Electric Inklings: A Novel

Electric Inklings: A Novel

Representation: My wonderful agent recently moved to another position in publishing and is no longer agenting, so I’m seeking new representation again. The novel has yet to go out on submission (we’d polished it up and were just about to send it out!). If you’re interested in reading the ms, please contact me at jen.hinst.white@gmail.com.

[literary-commercial crossover/
upmarket fiction/
New Adult/Upper YA]

[90,000 words + illustrations]

Gina Mulley, 18, desperately wants to become a tattoo artist—but this is 1985, a time before the tattoo explosion. Most tattooers are men. The classic designs are anchors and pin-ups, not the quirky flash Gina proposes (merit badges, meatballs, amoebas). Her brother Dominic, who owns the only studio in their working-class Long Island hometown, is convinced that customers won’t take her seriously.

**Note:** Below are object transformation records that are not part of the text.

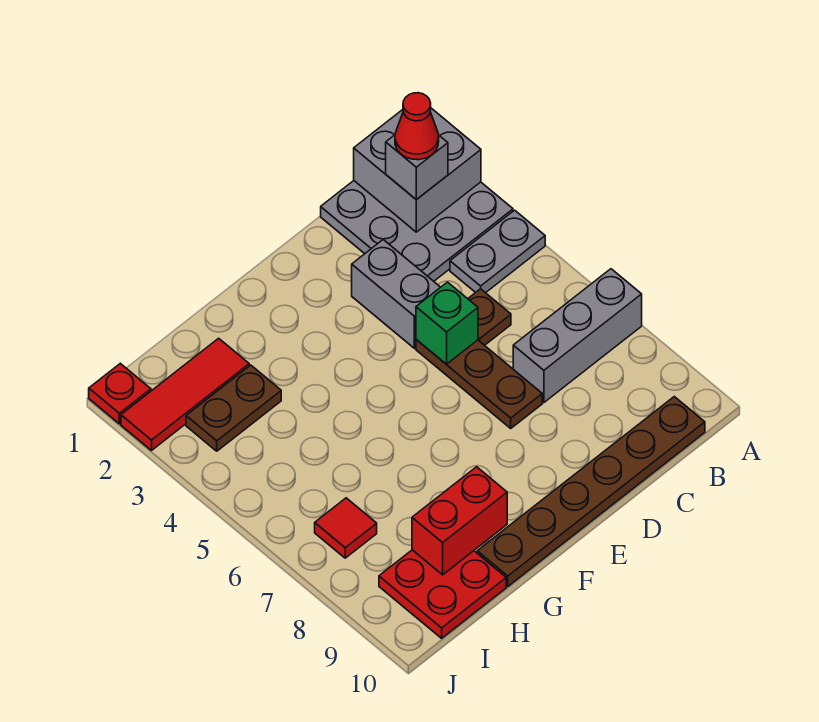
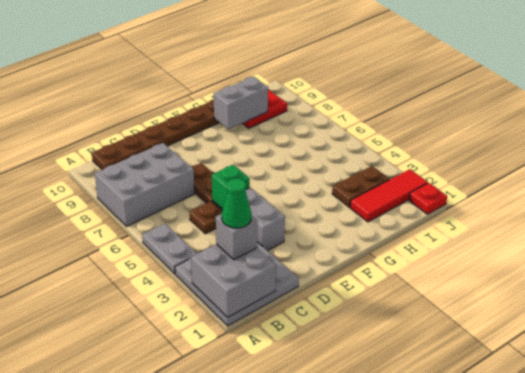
grey 1x2 plate [450,210,545,293] -> grey 1x2 plate turned to [142,224,197,274]
grey 1x3 brick [513,269,642,403] -> grey 2x3 brick [95,143,195,227]
red 1x1 cone [395,93,439,160] -> green 1x1 cone [222,178,252,228]
red 1x2 brick [412,467,507,575] -> grey 1x2 brick [214,76,268,129]
red 1x1 tile [315,498,377,558] -> none

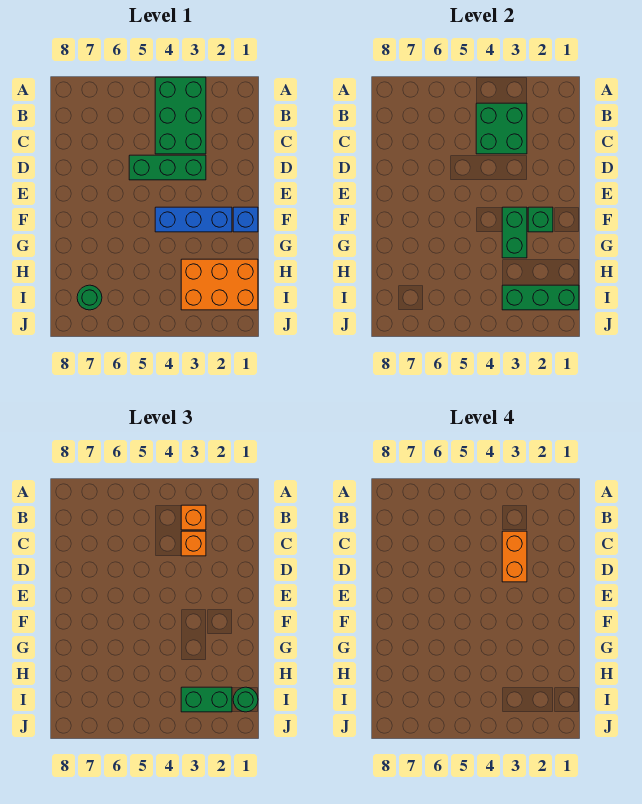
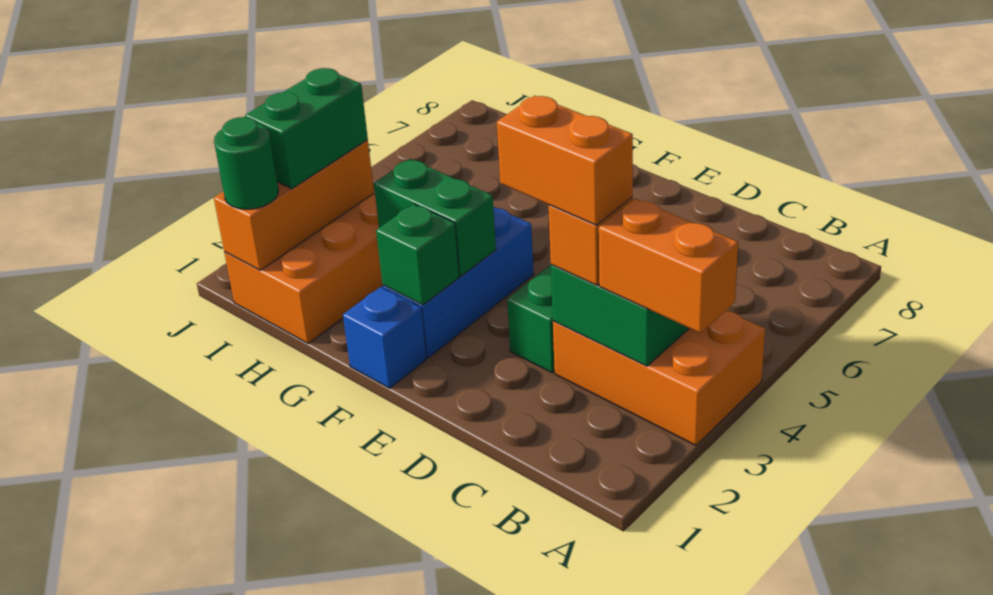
green 2x3 brick [155,77,206,154] -> orange 2x3 brick [553,311,765,445]
orange 1x1 brick [181,505,206,530] -> orange 1x2 brick [599,199,738,333]
green 1x3 brick [502,285,579,310] -> orange 1x3 brick [214,140,374,270]
green 1x1 round brick [77,285,102,310] -> none

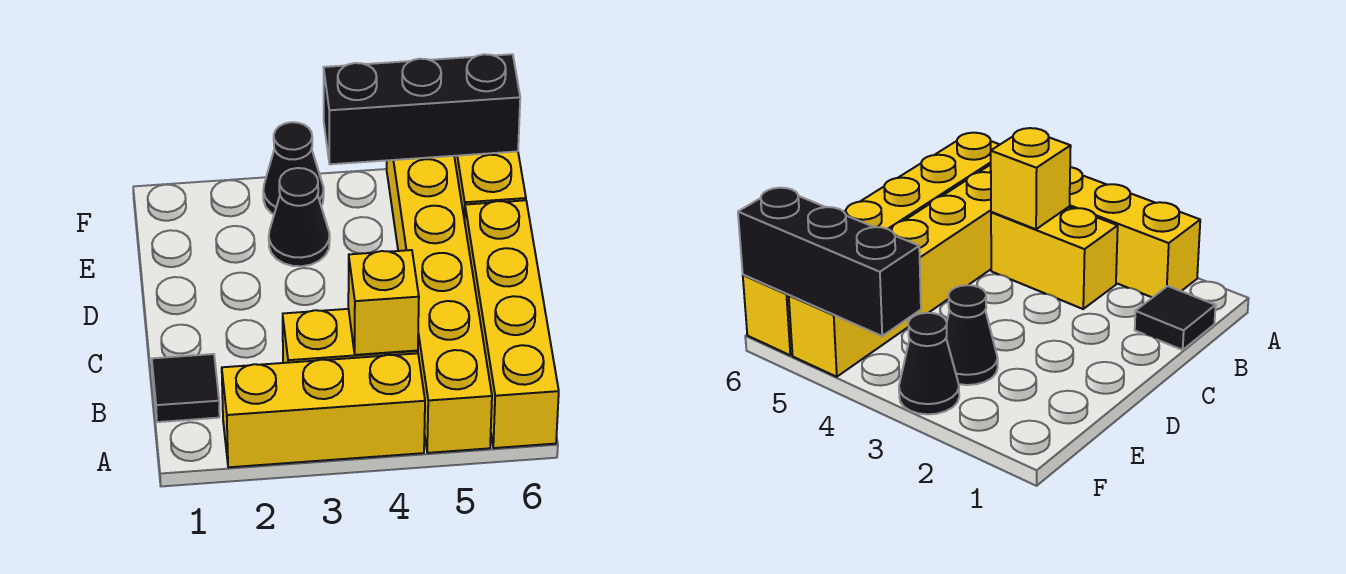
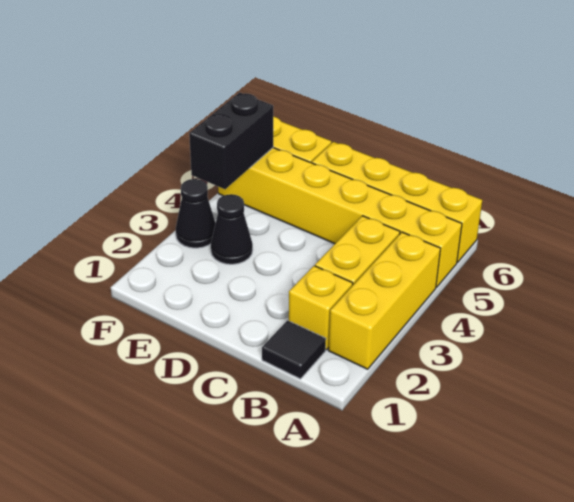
yellow 1x1 brick [348,250,419,355] -> yellow 1x1 brick moved to [289,266,353,350]
black 1x3 brick [323,54,520,164] -> black 1x2 brick [189,92,273,189]

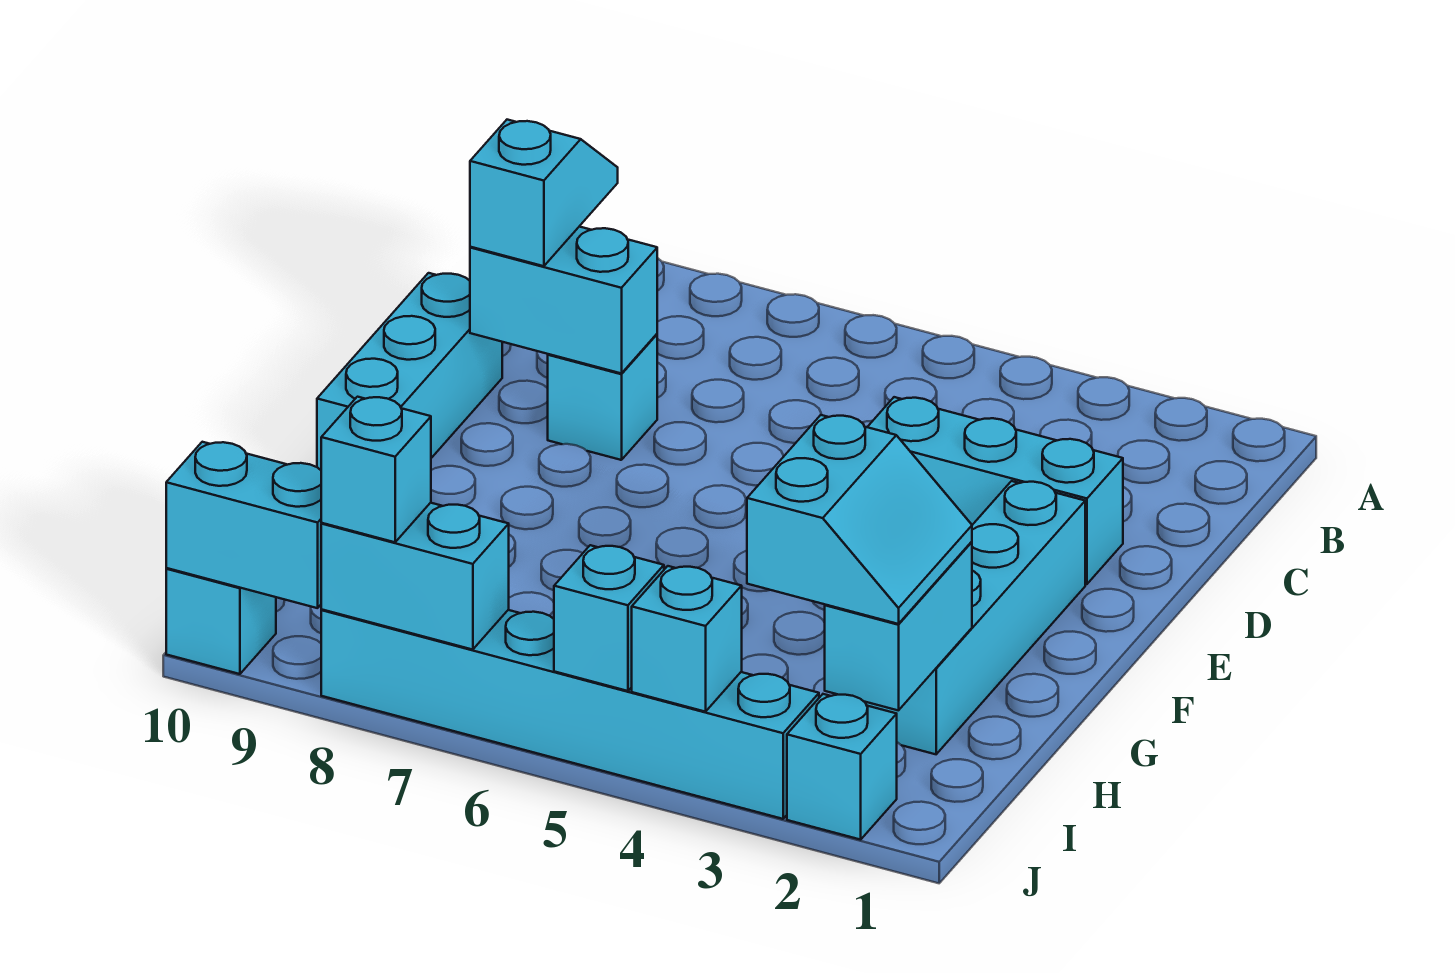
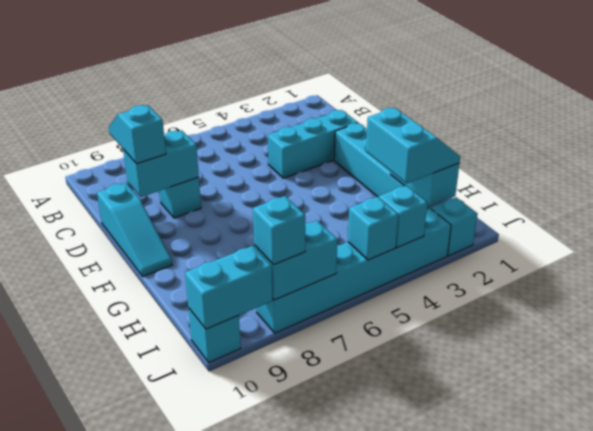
cyan 1x3 brick [317,273,502,470] -> cyan 1x3 slope [97,183,172,276]

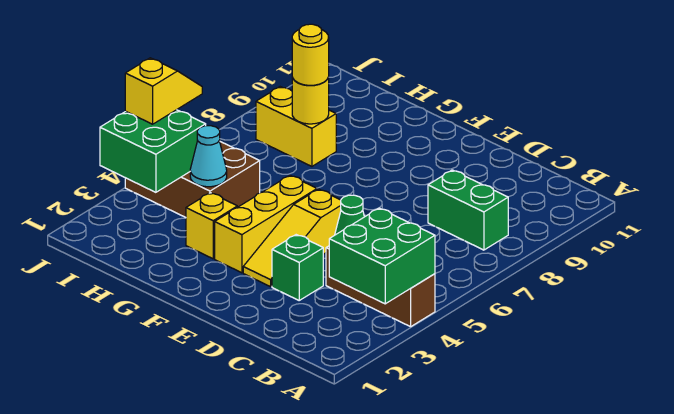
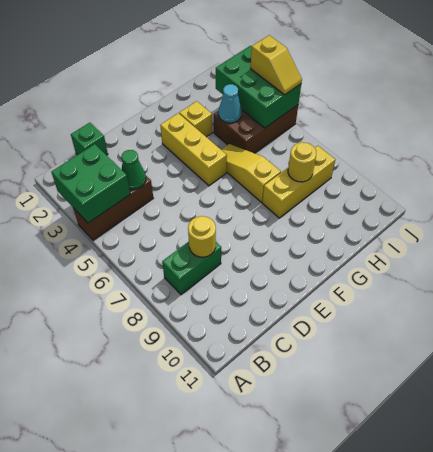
green 1x1 brick [272,235,323,300] -> green 1x1 brick moved to [71,123,108,155]
yellow 1x3 slope [243,189,341,287] -> yellow 1x3 slope moved to [221,144,281,202]
yellow 1x2 brick [256,87,336,166] -> yellow 1x3 brick [262,146,335,218]
yellow 1x1 round brick [292,24,329,85] -> yellow 1x1 round brick moved to [188,216,216,257]
green 2x2 brick [100,110,206,192] -> green 2x3 brick [216,46,301,128]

Through a series of clever maneuvers, Gina eventually persuades him to take her on a trial basis. On the first day of her apprenticeship, a striking young woman and an older man walk into the tattoo shop and quickly leave; they turn out to be Nicolas Eggli-Pfister, a sham psychic, and his live-in assistant, Anna. Gina’s eventual friendship with them, and attraction to Anna, will complicate the plans that had seemed so clear.

As Gina struggles to prove herself—facing sabotage, suspicious customers, and the rigors of an apprenticeship—she also grapples with the questions of how to forge a meaningful life. She and Anna eventually fall in love, but will Anna’s wanderlust pry them apart? Both Nicolas and Dominic say they have Gina’s best interests in mind, but do they? And can the art of tattooing serve any greater good?

A word about the research

My fascination with tattoos started with my mother. I was seven years old when she had her wrist tattooed with a butterfly and took me along. Writing Electric Inklings gave me the excuse to interview several wonderful tattoo artists, including Marguerite, one of the first women to tattoo on Long Island; Lynn TerHaar, the first woman to open a tattoo shop in Suffolk County; Marvin Moskowitz, a third-generation tattooer, whose legendary forebears Stanley and Walter Moskowitz (The Bowery Boys) opened the first studio on Long Island in 1959. Much has changed in tattooing from 1985 to today—including art and hygienic practices—so this novel captures a bit of tattoo history.

A word about the drawings

As I was finishing the novel, I began to draw things that I imagined might appear in Gina’s sketchbook, objects that appear in her story or her imagination. The illustrations that started as a way to clarify my character ended up peppering my novel.